Pasaje seleccionado:
==============================
14. Retomo esta idea de Graciela Montaldo, quien caracteriza el particular naturalismo practicado por William H. Hudson. En primer lugar, es un científico amateur capaz de participar a la vez tanto de las emergentes revistas científicas de la época como de esa “literatura menor” que recogía experiencias de contacto con la naturaleza (actividad ‘naturalista’ de muchos ciudadanos, composiciones escolares cuyo tema era la vida silvestre). En segundo lugar, se reapropia del discurso científico como si se tratara de un “saber personal” basado en la observación directa o en los testimonios recogidos ‘directamente’ en el territorio, y menos en los libros, aunque, por supuesto, Hudson dialogue con otros naturalistas en sus trabajos, y también lo haga Saer. Se trata además, en ambos casos, de escritores cuyas observaciones se localizan en territorios íntimos. Señala Montaldo a propósito de Hudson: “sus reflexiones […] sobre la naturaleza […] son también una suerte de ‘viaje interior’, a medias científico, a medias místico, para tratar de responder preguntas sobre la subjetividad” (2004: 125).

15. Fermín Rodríguez distingue diferentes formas de la práctica naturalista, por un lado aquella llevada a cabo según los tiempos del progreso científico y regulada por las instituciones y los estados que pagaban las exploraciones, como en los casos de Darwin y Humboldt y por el otro, aquella ensayada por Hudson en sus “días de ocio”, como una forma de perder el tiempo y vagabundear, aun cuando el resultado de esos paseos fueran “inútiles investigaciones”. Entre la observación científica y la experiencia personal, Hudson practica, señala Montaldo, una ciencia desinteresada que se presenta como un lugar de fractura del saber que desestabiliza la autoridad científica incorporando el conocimiento de vecinos y pobladores. Saer, podría pensarse, anota lo que le interesa, no hay sistematicidad en sus libretas sino más bien una mirada que apunta lo que se cruza en su camino de forma un poco aleatoria y que se encuentra varias veces observando –“improductivamente”− lo mismo.

16. Como ejemplo puede observarse la siguiente anotación, que Saer incorpora a modo de lista: “Surubí: fin de septiembre a fines de abril. Dorado: fin de septiembre a fines de abril. Amarillo: invierno. Moncholo: toda época” (2013: 292).
==============================
Material extraído:
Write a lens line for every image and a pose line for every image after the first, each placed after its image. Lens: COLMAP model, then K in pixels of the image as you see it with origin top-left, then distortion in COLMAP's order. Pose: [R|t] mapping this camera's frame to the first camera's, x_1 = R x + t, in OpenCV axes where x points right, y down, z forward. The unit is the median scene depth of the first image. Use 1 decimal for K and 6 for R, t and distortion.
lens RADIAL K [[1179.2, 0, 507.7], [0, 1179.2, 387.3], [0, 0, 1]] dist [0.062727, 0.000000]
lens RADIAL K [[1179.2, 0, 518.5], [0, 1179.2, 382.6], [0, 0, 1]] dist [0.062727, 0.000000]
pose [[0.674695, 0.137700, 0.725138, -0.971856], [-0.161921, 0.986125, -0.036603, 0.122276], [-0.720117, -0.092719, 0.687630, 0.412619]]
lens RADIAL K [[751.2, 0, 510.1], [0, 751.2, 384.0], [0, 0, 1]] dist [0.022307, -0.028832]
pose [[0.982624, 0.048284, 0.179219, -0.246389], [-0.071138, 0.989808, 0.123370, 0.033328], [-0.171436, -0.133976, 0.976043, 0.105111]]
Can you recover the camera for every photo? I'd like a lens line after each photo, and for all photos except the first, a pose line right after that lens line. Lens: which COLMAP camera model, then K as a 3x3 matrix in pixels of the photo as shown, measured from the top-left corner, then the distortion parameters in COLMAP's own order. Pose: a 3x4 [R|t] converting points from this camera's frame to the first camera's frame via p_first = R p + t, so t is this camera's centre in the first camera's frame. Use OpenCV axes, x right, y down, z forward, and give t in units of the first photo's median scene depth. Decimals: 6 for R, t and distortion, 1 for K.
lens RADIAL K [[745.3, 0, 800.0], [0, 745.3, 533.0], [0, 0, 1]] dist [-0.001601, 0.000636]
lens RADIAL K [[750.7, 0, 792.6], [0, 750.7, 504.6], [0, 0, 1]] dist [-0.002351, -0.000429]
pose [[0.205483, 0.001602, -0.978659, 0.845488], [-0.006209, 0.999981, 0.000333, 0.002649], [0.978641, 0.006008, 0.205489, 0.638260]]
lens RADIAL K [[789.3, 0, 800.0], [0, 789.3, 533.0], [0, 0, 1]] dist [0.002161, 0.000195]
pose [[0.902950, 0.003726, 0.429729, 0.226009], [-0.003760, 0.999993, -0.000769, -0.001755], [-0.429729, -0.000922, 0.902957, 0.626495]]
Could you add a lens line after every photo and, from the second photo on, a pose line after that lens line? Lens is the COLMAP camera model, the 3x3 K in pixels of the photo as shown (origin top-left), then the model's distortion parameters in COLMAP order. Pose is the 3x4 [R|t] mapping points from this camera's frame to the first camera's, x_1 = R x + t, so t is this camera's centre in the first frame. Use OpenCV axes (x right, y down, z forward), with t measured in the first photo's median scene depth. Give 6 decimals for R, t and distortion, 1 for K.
==============================
Tarea A:
Responde a estas preguntas según el pasaje sobre Hudson y Saer:
(i) ¿Qué naturalistas da Fermín Rodríguez como ejemplos de la práctica regulada por instituciones y estados?
(ii) ¿De qué año es la obra de Montaldo que se cita entre paréntesis?
(iii) En la anotación de Saer, ¿en qué época aparece el amarillo?
Tarea B:
Prosigue el pasaje sobre el naturalismo de Hudson y Saer a partir de su última oración.
Las entradas son un material independiente del pasaje.

Respuesta escrita A:
(i) Darwin y Humboldt.
(ii) 2004.
(iii) En invierno.

Respuesta escrita B:
17. Marta Penhos también verifica esta doble posibilidad en la mirada de los expedicionarios y advierte por ejemplo que Félix de Azara desplegaba, por un lado, una visualidad dinámica que le permitía captar la realidad viva de los animales y plantas en su hábitat, pero también una mirada minuciosa que se fijaba en ciertos objetos y era capaz de precisar la ubicación geográfica de cada especie, sus medidas, proporción, color y particularidades morfológicas: “el dato preciso y la observación aguda se insertan en el relato, actuando como anclaje científico de la experiencia del viajero” (2005: 208).

18. “Al llegar a la vereda roja, más ancha, que bordea el convento empieza a oír de la palmera y los pinos que se elevan en medio de los canteros de césped, un canto de pájaros múltiple y sostenido” (Saer 2013: 294).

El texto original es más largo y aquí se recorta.